As is illustrated in Fig. 1 below, cognitive health requires as much consideration in our evaluation and management of the workforce as do physical and psychological health. A whole-person approach can help enable employees and employers achieve that desired state of a fully engaged, highly functioning workplace of choice, where everyone achieves their potential for the benefit of the individual, the organization, and the broader community.

The challenge now for employers is how to achieve this higher level.

(Fig. 1)

What can employers do?

As with anything new the next question is where to begin?

There are many things employers can do to begin addressing cognitive health issues in the workplace whether it is from an individual or an organizational perspective.

We suggest the following:

Recognize

  • that cognitive impairment can exhibit physically, behaviourally or in work performance; it’s not simply laziness
  • that cognitive health is an important part of health, wellness, safety and productivity at work and integrate it as a consideration in all aspects of the business
  • that cognitive factors must be included in policies and practices around employee well-being, health and safety, human resources, disability management, and benefits.

Analyze

  • complete both physical and cognitive demands analyses of jobs
  • require that your ergonomic and accommodation assessment include consideration of cognitive work demands
  • use cognitive self-screens/assessments as early as possible for suspected mild-moderate cases of cognitive impairment to provide early intervention/prevention (changes in work performance)
  • for disability and absence management use cognitive capacity evaluations to clearly identify challenges
  • use cognitive screens and employee feedback to optimize performance potential when there are changes in the work or work environment (for example the introduction of a new software package).

Provide

  • access and coverage for targeted treatments such as CBT, concussion protocols, and cognitive exercise provided by health professionals (R.Kin., PT, OT, psychologist, etcetera)
  • health supports that address cognitive health in EFAP offerings
  • wellness initiatives that include education on brain health and low-cost self-screening
  • reasonable accommodation options for persons who may have cognitive challenges (i.e. noise distraction that impacts concentration, correct the environment to minimize the impact)
  • health and safety measures to mitigate potential cognitive challenges — good signage, adequate lighting, removal of distraction in high-risk areas, etcetera.

In addition to these steps, the Wellness Wheel (Fig. 1) can be used to quickly help identify where we are and what assistance or services might need consideration.

Conclusion

There is a significant deficit in our understanding of cognitive demands and the role they play in building and maintaining productive healthy workplaces.

From basic performance issues to serious events such as accidents or major decisions that can significantly impact an organization’s operations, reputation, or success — the implications are major.

The good news is there is a great deal that organizations can do to better assess and manage cognitive challenges.
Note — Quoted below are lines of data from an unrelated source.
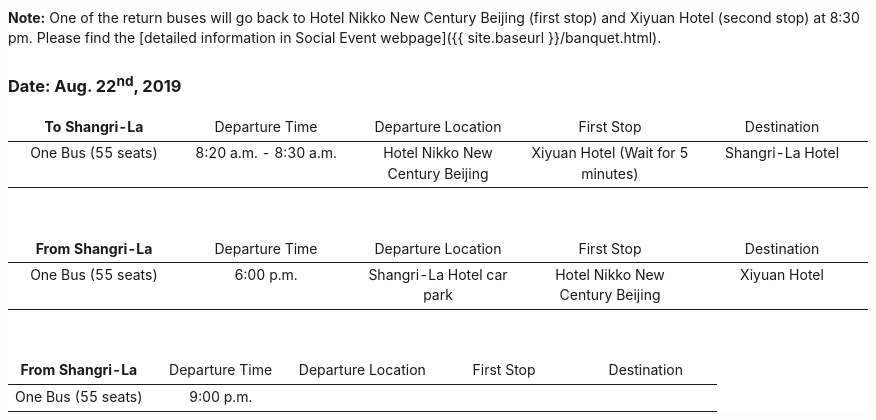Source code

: <strong>Note:</strong> One of the return buses will go back to Hotel Nikko New Century Beijing (first stop) and Xiyuan Hotel (second stop) at 8:30 pm. Please find the [detailed information in Social Event webpage]({{ site.baseurl }}/banquet.html).

### Date: Aug. 22<sup>nd</sup>, 2019

<table style="width:100%;">
  <thead>
    <tr style="text-align:center;">
      <td style="width:20%;"><b>To Shangri-La</b></td>
      <td style="width:20%;">Departure Time</td>
      <td style="width:20%;">Departure Location</td>
      <td style="width:20%;">First Stop</td>
      <td style="width:20%;">Destination</td>
    </tr>
  </thead>
  <tbody>
    <tr style="text-align:center">
      <td>One Bus (55 seats)</td>
      <td>8:20 a.m. - 8:30 a.m.</td>
      <td>Hotel Nikko New Century Beijing</td>
      <td>Xiyuan Hotel (Wait for 5 minutes)</td>
      <td>Shangri-La Hotel</td>
    </tr>
  </tbody>
</table>

<br/>

<table style="width:100%;">
  <thead>
    <tr style="text-align:center;">
      <td style="width:20%;"><b>From Shangri-La</b></td>
      <td style="width:20%;">Departure Time</td>
      <td style="width:20%;">Departure Location</td>
      <td style="width:20%;">First Stop</td>
      <td style="width:20%;">Destination</td>
    </tr>
  </thead>
  <tbody>
    <tr style="text-align:center">
      <td>One Bus (55 seats)</td>
      <td>6:00 p.m.</td>
      <td>Shangri-La Hotel car park</td>
      <td>Hotel Nikko New Century Beijing</td>
      <td>Xiyuan Hotel</td>
    </tr>
  </tbody>
</table>

<br/>

<table style="width:100%;">
  <thead>
    <tr style="text-align:center;">
      <td style="width:20%;"><b>From Shangri-La</b></td>
      <td style="width:20%;">Departure Time</td>
      <td style="width:20%;">Departure Location</td>
      <td style="width:20%;">First Stop</td>
      <td style="width:20%;">Destination</td>
    </tr>
  </thead>
  <tbody>
    <tr style="text-align:center">
      <td>One Bus (55 seats)</td>
      <td>9:00 p.m.</td>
There are opportunities to leverage existing, validated tools, resources and methods across all facets of the work journey.

COVID-19 has heightened the sense of urgency many organizations have to ensure they not only retain their employees, but also enable them to deliver optimal performance in a challenging time.

Conny Glenn, R. Kin., is the president of Work Wellness in Kingston, Ont. Allan Smofsky is a workplace health strategist at Smofsky Strategic Planning in Toronto. Rensia Melles is a workplace mental health consultant at Integral Workplace Health in Toronto.